* **INSTRUCTIONS TO FOLLOW**:
Output exactly the lines below from the one containing "middle dip: (149, 156)" to the last line, both included. Omit pictures.

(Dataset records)
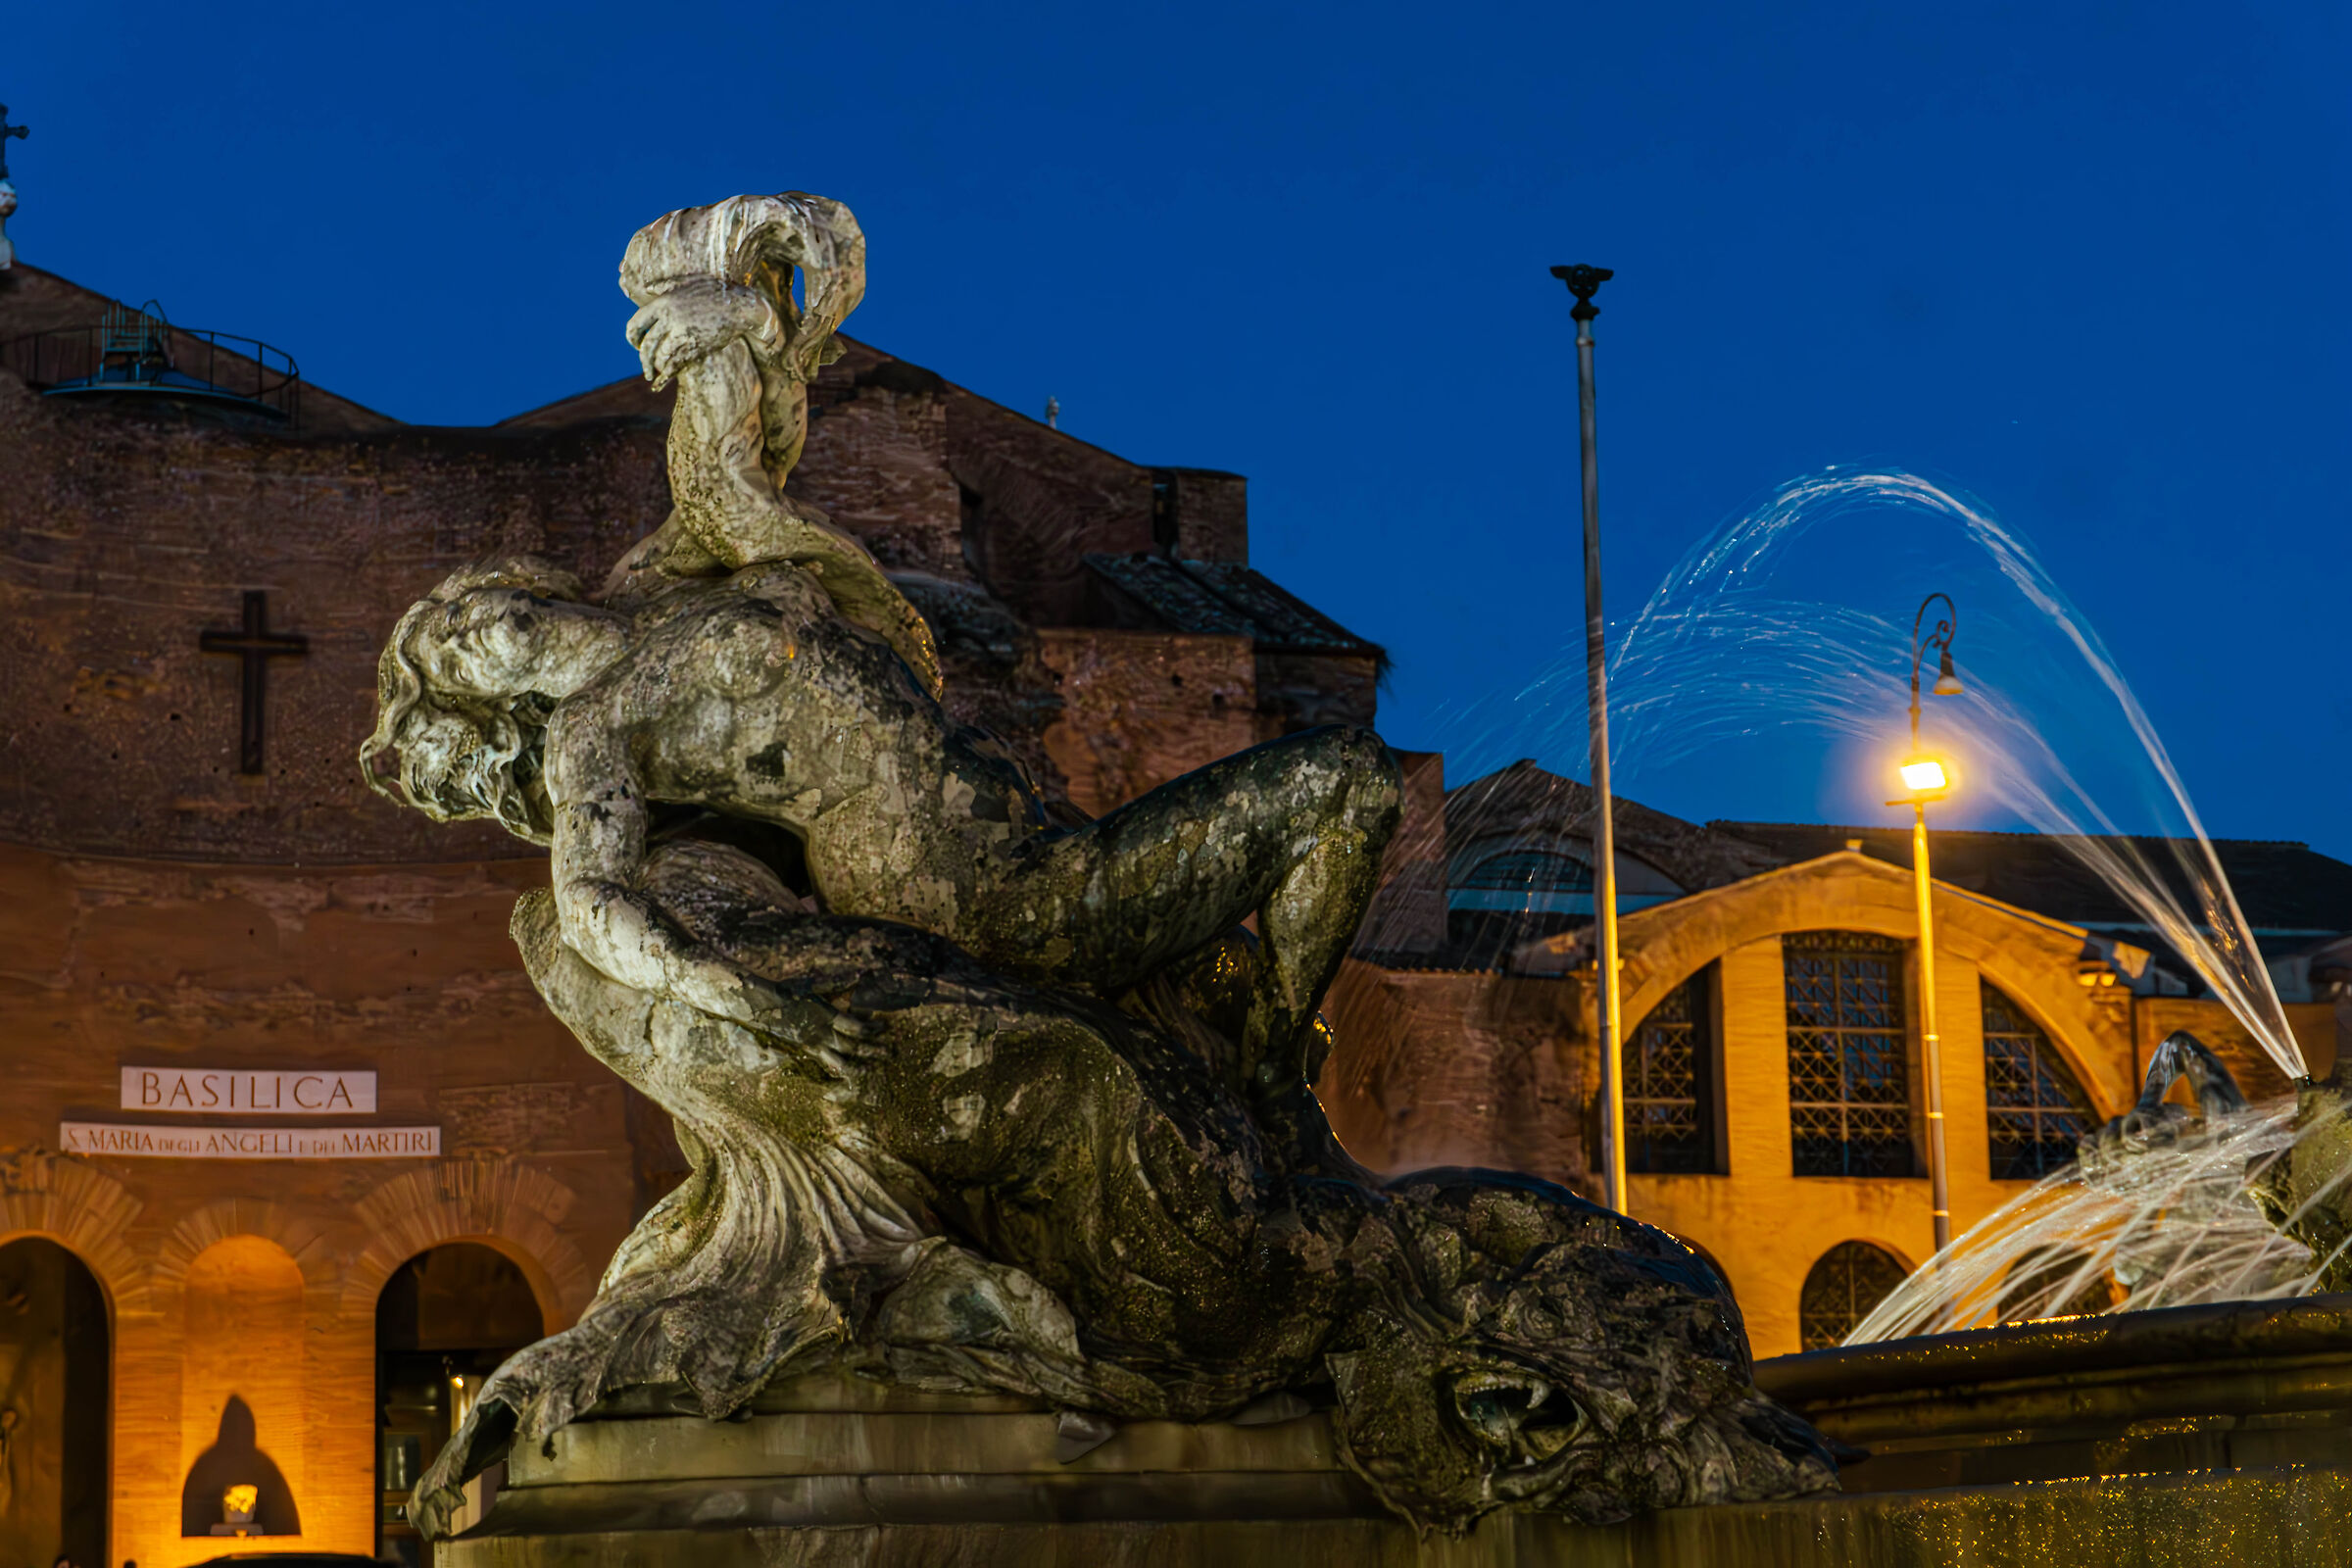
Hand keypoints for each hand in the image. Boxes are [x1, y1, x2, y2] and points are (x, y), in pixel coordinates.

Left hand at [626, 280, 776, 389]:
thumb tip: (648, 289)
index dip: (632, 338)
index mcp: (663, 303)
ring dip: (657, 368)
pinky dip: (667, 374)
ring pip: (660, 357)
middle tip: (646, 369)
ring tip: (659, 373)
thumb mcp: (687, 281)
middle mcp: (669, 319)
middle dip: (644, 360)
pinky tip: (663, 381)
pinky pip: (675, 364)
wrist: (740, 306)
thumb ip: (664, 286)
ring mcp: (683, 334)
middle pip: (647, 345)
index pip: (635, 324)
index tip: (636, 345)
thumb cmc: (715, 291)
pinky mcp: (696, 347)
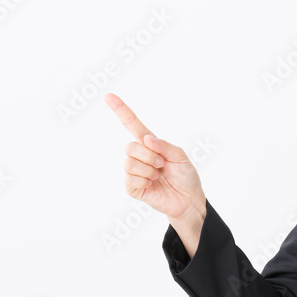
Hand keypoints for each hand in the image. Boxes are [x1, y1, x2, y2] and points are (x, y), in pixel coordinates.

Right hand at [104, 92, 205, 223]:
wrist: (188, 199)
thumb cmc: (185, 175)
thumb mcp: (180, 155)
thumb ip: (163, 145)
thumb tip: (146, 139)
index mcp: (150, 144)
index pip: (132, 124)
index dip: (121, 110)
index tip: (108, 96)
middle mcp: (139, 155)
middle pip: (130, 147)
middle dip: (149, 156)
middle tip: (162, 165)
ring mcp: (134, 172)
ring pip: (129, 163)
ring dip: (148, 170)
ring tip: (158, 175)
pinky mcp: (133, 187)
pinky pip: (130, 180)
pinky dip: (144, 181)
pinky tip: (151, 185)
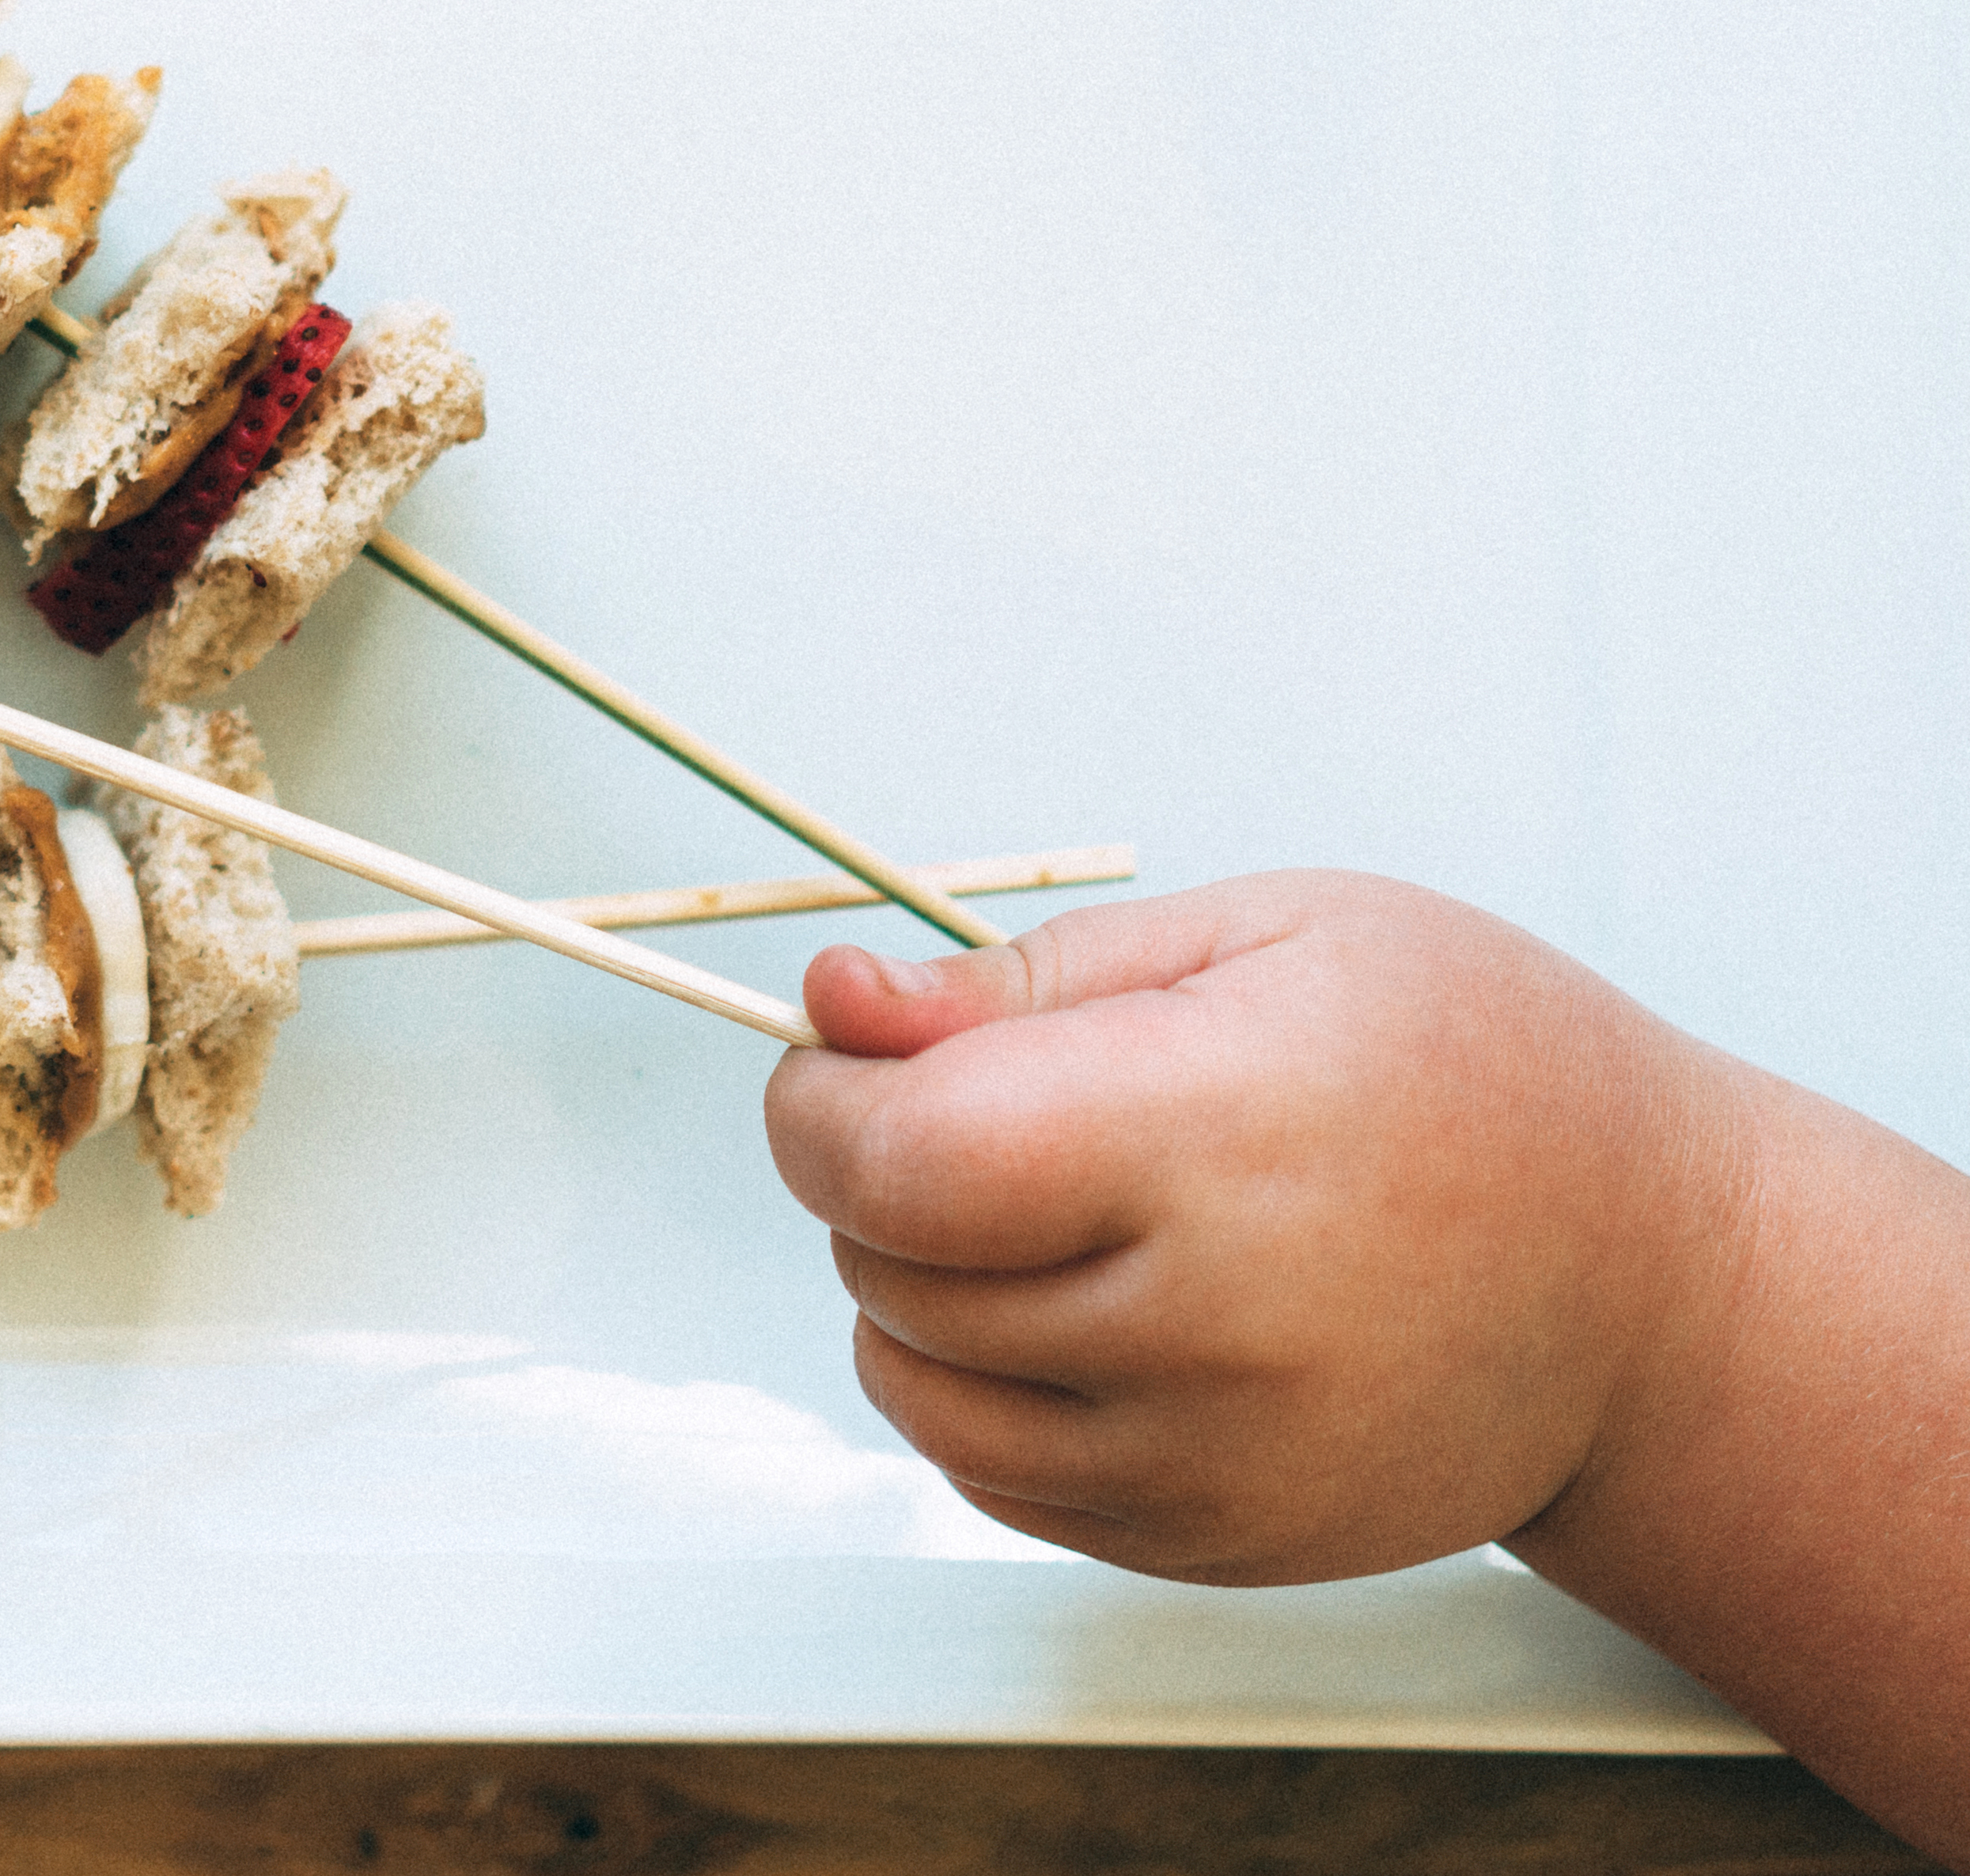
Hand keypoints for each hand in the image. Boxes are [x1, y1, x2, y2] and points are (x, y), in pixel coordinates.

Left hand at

* **EXERCISE RESULT**:
middle dip: (149, 156)
middle tip: (162, 165)
ring mcp: (134, 172)
ring pip: (129, 163)
ring dip: (148, 170)
ring tip: (158, 175)
pinky mcp: (133, 187)
pinky pip: (130, 180)
pinky dip: (144, 181)
pinky tip: (151, 185)
Hand keypoints for each hand in the image. Boxes are [x1, y1, x2, y2] and points are (x, y), in pixel coordinates.

Left hand at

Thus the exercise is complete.